▶ Page excerpt:

##########

The Company continues to strengthen its competitive position in the restaurant industry and quick service restaurant sector by executing its Strategic Plan which is based on the following pillars:

 

   

Build a Distinctive Brand

 

   

The first quarter consisted of three consecutive successful national promotions: Butterfly Shrimp Tackle Box, Cajun Surf N’ Turf and Rip’n Chicken.

 

   

Popeyes’ first quarter domestic same-store sales of 4.5% represents the 12th consecutive quarter of positive results and the 20th consecutive quarter we have outpaced the Chicken-QSR category according to independent industry research. Our strong appeal to a broader audience, more effective messaging and sustained media has also led us to beat the overall QSR category for six consecutive quarters.

 

   

Run Great Restaurants

 

   

In the first quarter, we made several design changes to our Guest Experience Monitor, or GEM, in order to improve the accuracy and reduce the amount of time needed to take the survey. With these adjustments, GEM percent delighted scores were approximately 65% at the end of the first quarter.

##########

▶ Records supplied:
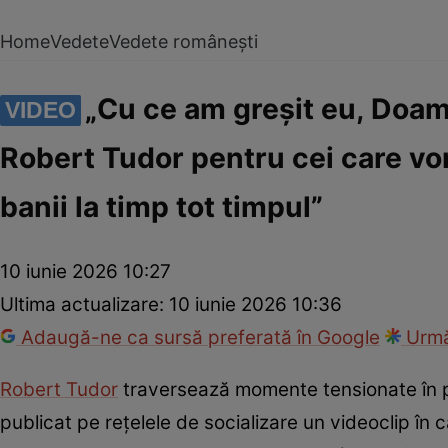
Home
Vedete
Vedete românești
„Cu ce am greșit eu, Doa
VIDEO
Robert Tudor pentru cei care vor
banii la timp tot timpul”
10 iunie 2026 10:27
Ultima actualizare:
10 iunie 2026 10:36
Adaugă-ne ca sursă preferată în Google
Urmă
Robert Tudor
traversează momente tensionate în p
publicat pe rețelele de socializare un videoclip în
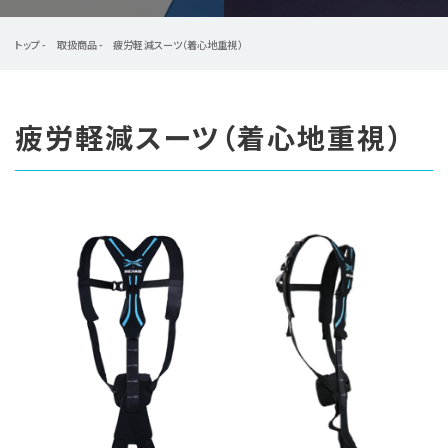
お知らせ
トップ
取扱商品
疲労軽減スーツ（着心地重視）
よくある質問
疲労軽減スーツ（着心地重視）
企業情報
採用情報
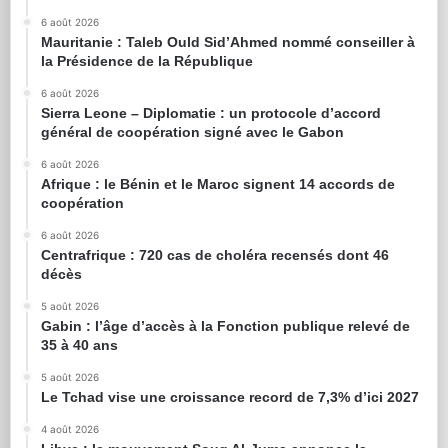
6 août 2026
Mauritanie : Taleb Ould Sid’Ahmed nommé conseiller à
la Présidence de la République
6 août 2026
Sierra Leone – Diplomatie : un protocole d’accord
général de coopération signé avec le Gabon
6 août 2026
Afrique : le Bénin et le Maroc signent 14 accords de
coopération
6 août 2026
Centrafrique : 720 cas de choléra recensés dont 46
décès
5 août 2026
Gabin : l’âge d’accès à la Fonction publique relevé de
35 à 40 ans
5 août 2026
Le Tchad vise une croissance record de 7,3% d’ici 2027
4 août 2026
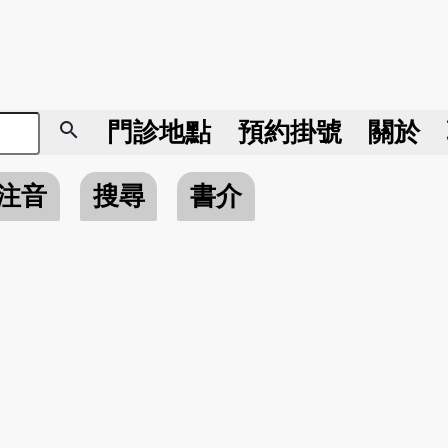
search
門診地點
預約掛號
關於
注音
搜尋
書介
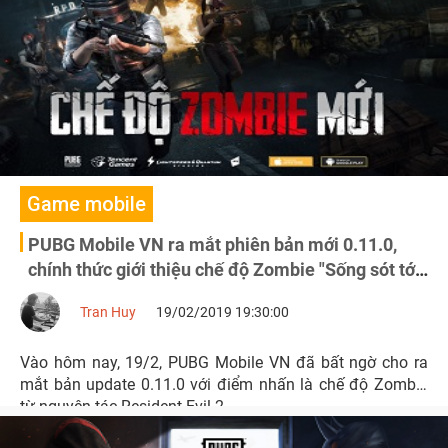
tham gia.
Game mobile
PUBG Mobile VN ra mắt phiên bản mới 0.11.0,
chính thức giới thiệu chế độ Zombie "Sống sót tới
bình minh"
Tran Huy
19/02/2019 19:30:00
Vào hôm nay, 19/2, PUBG Mobile VN đã bất ngờ cho ra
mắt bản update 0.11.0 với điểm nhấn là chế độ Zombie
từ nguyên tác Resident Evil 2.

##########

▶ Tasks:
**A.** In the restaurant company excerpt, rewrite the paragraph beginning "Popeyes’ first quarter domestic same-store sales" more briefly, keeping its main facts.
**B.** Write out the stretch of the records from their start through the line that contains "traversează momente tensionate în p", with both ends included. Leave the pictures out.

▶ Answers for the tasks:
**A.** Popeyes’ first-quarter domestic same-store sales rose 4.5%. This was its 12th straight quarter of positive results. According to independent industry research, it was also the 20th straight quarter in which Popeyes beat the Chicken-QSR category. Broader appeal, more effective messaging and sustained media have helped it outperform the overall QSR category for six consecutive quarters.

**B.**
Home
Vedete
Vedete românești
„Cu ce am greșit eu, Doa
VIDEO
Robert Tudor pentru cei care vor
banii la timp tot timpul”
10 iunie 2026 10:27
Ultima actualizare:
10 iunie 2026 10:36
Adaugă-ne ca sursă preferată în Google
Urmă
Robert Tudor
traversează momente tensionate în p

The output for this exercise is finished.